Review: Galen and the Forest Lord by Eden Winters

Long, long ago in a faraway land, men were men (except when they were wolves), meddlesome aunts were meddlesome aunts, evil opportunists were evil opportunists, and heroes weren’t always the sharpest swords in the scabbard.

By the time Galen Olaf-kin woke up and smelled the spiced ale, it was too late, and he never finished the wicked deed for which he stood trial. Banished from his home, he flees to the forest, taking nothing but the unwanted infant he's rescued. Perhaps the legends are true and the forest lord will take them both in. The lord is said to give sanctuary to outcasts, but none of the stories mention the naughty, tempting things he whispers, or that he shares Galen's forbidden passions.

Lord Erik rolls his eyes at the prophecy that says when human hands deliver a babe to the forest, he’ll meet the mate destined to reunite forest folk with humankind. What interest has he in a child? The handsome human who brings the babe is another matter entirely, and little things like destiny and his own bumbling won’t keep Erik from claiming Galen as his own.

I don’t really read a lot of shifter stories. It’s not that I don’t like them, I’m just a picky pain in the ass, in the “it’s not the book, it’s me” kind of way. I don’t especially like the uber alpha ones with heaps of instantly accepted insta-lust. They all started to run together for me when I was reading them so now I don’t normally seek them out. There are some I do like though, the stories that don’t take themselves too seriously, have a good dose of camp and lots of snark. Those shifter stories I love, and Galen and the Forest Lord is one of those stories. It’s set in a simple fantasy world with a village, a forest, a silver lined path and a castle. It was simple enough that I could focus on the story, but not so simple that it was unbelievable or patronizing.

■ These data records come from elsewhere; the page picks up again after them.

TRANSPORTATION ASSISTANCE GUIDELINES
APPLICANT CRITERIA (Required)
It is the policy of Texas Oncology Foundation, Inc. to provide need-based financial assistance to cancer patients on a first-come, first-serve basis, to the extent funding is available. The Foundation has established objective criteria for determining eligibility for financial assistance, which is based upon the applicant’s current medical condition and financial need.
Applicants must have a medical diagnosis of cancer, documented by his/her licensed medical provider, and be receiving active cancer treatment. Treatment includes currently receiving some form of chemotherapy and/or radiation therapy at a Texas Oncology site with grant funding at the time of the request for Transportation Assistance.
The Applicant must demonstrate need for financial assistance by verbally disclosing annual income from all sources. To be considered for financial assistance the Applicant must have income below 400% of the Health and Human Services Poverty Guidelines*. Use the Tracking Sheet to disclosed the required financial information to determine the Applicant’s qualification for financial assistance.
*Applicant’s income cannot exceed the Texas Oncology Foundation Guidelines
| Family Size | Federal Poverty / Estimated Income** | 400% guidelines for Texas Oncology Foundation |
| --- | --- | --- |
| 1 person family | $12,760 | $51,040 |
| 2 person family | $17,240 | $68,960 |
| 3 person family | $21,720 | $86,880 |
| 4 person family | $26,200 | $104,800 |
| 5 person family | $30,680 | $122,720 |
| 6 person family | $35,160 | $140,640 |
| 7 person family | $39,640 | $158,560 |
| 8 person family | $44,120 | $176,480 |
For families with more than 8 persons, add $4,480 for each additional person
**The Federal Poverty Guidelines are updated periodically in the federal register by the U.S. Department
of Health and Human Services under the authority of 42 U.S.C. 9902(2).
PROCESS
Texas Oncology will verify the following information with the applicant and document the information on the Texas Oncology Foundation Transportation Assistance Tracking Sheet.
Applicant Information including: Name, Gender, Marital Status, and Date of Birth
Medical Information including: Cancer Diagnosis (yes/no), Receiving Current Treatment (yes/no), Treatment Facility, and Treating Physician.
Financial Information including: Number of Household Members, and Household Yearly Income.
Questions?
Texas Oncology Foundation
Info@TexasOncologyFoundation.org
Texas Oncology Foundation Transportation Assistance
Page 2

Galen is banished from his village in shame after being caught with a man. It was all manner of trickery and completely unfair, but, to be fair, he’d much rather be with a lad than a lass, so this outcome was probably inevitable anyway. The villagers are uneducated, ill-mannered and many of their beliefs are quite archaic, just like real life. Plus they have a terrible fear of the man eating wolves that live in the forest.

  “His (Galen’s) pursuers, armed with scythes, pitchforks, axes, stones and ignorance, their most dangerous weapon, were too afraid of the legendary inhabitants to venture past the forest’s edge.”

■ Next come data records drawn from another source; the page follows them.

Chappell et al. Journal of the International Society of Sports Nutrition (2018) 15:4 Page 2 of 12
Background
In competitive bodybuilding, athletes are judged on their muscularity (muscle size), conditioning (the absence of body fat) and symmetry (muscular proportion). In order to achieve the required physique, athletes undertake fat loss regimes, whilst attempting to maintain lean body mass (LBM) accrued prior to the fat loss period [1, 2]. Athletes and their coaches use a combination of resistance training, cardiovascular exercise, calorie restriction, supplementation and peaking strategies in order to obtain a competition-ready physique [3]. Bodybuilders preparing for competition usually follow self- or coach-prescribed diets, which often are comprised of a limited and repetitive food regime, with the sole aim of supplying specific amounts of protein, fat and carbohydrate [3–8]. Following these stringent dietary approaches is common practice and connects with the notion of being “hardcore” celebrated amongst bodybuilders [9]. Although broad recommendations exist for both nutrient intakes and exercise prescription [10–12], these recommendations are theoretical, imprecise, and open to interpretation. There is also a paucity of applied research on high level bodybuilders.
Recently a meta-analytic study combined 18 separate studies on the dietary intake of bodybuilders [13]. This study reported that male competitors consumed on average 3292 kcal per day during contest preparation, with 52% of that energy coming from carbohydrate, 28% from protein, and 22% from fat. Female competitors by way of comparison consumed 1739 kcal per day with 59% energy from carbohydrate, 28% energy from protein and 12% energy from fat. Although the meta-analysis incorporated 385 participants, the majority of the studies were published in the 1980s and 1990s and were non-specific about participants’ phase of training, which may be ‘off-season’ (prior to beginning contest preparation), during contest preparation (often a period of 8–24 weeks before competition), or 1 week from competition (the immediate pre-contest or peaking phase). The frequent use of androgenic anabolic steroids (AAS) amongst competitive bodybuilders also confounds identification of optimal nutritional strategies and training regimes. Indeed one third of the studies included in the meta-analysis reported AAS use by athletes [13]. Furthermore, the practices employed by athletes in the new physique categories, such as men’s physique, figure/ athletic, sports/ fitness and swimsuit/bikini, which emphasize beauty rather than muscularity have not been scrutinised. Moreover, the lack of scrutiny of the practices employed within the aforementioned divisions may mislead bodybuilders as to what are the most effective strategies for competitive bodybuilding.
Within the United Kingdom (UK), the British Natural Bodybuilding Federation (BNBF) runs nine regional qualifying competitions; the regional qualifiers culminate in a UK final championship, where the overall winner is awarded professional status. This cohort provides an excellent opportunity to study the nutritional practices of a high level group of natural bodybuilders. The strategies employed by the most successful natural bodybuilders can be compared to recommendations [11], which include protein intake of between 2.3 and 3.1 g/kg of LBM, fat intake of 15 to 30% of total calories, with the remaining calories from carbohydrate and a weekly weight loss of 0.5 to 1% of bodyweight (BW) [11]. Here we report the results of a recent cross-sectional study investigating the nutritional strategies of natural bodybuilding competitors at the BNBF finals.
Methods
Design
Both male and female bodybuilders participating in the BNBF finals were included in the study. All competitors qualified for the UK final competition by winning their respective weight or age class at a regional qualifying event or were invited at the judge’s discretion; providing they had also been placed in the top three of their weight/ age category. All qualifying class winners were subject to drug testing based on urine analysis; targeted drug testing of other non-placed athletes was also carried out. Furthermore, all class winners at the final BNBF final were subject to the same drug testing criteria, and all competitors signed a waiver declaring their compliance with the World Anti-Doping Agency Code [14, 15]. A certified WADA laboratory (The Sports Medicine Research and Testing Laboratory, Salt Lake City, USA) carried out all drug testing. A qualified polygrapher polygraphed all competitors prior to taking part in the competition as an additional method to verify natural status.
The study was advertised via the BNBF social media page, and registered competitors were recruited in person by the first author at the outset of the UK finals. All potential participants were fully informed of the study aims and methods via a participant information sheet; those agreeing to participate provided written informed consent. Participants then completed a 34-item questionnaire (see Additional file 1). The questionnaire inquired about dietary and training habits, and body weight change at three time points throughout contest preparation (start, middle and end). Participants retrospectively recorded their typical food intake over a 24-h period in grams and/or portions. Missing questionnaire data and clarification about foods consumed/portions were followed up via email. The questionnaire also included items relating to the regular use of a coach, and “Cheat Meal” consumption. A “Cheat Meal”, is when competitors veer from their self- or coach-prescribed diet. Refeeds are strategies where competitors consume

The forest dwellers, led by Erik the Forest Lord are quit a lively and lusty bunch and try to control their more animal instincts and live in a civilized manner. It’s a bit of an uphill battle and tests Lord Erik’s patience daily.

“They could be forgiven a lack of manners on occasion. This particular occasion marked the seventeenth time that day.”

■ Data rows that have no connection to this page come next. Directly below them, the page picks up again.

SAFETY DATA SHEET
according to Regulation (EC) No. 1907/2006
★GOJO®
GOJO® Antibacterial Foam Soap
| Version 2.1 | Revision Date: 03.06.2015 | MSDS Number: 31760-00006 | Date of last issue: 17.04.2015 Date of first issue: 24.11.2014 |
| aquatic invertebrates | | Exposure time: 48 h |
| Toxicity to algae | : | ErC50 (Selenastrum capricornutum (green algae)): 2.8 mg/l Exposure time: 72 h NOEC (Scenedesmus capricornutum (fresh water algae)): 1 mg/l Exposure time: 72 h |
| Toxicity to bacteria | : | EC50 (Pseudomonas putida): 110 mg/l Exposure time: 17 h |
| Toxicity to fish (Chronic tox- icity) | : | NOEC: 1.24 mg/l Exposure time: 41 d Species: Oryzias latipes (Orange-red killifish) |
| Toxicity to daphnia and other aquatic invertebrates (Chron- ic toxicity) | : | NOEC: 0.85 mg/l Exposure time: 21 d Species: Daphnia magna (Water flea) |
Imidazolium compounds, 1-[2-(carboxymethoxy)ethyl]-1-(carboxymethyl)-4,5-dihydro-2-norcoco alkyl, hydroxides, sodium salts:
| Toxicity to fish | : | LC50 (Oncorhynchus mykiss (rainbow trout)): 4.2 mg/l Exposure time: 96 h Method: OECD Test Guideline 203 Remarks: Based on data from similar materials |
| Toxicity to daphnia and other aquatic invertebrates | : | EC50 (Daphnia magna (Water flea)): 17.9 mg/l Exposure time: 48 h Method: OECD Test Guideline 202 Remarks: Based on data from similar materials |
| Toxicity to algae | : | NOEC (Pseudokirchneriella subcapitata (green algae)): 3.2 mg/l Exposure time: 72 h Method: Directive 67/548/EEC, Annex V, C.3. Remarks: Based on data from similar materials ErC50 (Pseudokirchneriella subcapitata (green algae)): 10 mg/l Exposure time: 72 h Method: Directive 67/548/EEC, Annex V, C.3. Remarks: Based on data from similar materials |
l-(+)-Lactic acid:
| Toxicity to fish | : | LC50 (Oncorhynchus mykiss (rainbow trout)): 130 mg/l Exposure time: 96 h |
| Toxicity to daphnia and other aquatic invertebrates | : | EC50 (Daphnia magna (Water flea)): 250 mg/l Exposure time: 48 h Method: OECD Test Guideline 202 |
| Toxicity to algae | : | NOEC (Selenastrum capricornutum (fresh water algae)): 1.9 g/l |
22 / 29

What follows is Galen’s new life and new possibilities in the castle with Erik. Erik is noble and sexy as hell, but he’s also none too bright, bless his handsome heart. The real brains of the outfit belong to the Alpha Bitch, his Aunt Eydis At least until he takes a mate and then Aunt Eydis will gladly hand over the reins. I loved how the forest dwellers had adopted enough human tendencies to mostly hate the word “bitch” and it was used frequently to annoy as well as show reverence and the dichotomy was completely amusing. All of the dry humor in this story amused me greatly and it was really well done.

According to prophecy, Erik’s mate will be coming to him via human hands and in the form of a baby. Remember how I said Erik was none too bright? Well, his interpretation of the prophecy isn’t exactly spot on which is a comedy of errors in itself. So his wolf feels the undeniable desire to mate with Galen, his human consciousness is a little slow on the uptake. Galen is in the same boat really and their banter was fun to read. Aunt Eydis and the Court Seer, Jarl are behind the scenes driving the two men together, all the while convincing Erik and Galen it is their idea. As funny as it is to read, it is also quite sweet as they:

“ . . . enjoy the day’s entertainment – the courtship of the inept . . . “

The adventure that follows gives more than one HEA just like every good fantasy story should. I enjoyed reading about the secondary characters just as much as the main, including and especially Marta, that bitch Marta. The running joke of “that bitch Marta” is probably one of my favorite things about this story. We never actually meet Marta, but she is alluded to often enough that I feel like I can hate her good naturedly along with the rest of the characters. How Marta ends up with her own version of an HEA is priceless and that plot point was pure gold.

My only niggle, and it really isn’t much of one, is that I would have liked more of Erik and Galen together. Their characters were great and being able to see them as a couple beyond their acceptance of the prophecy would have been bonus gravy to the shifter feast that I enjoyed here.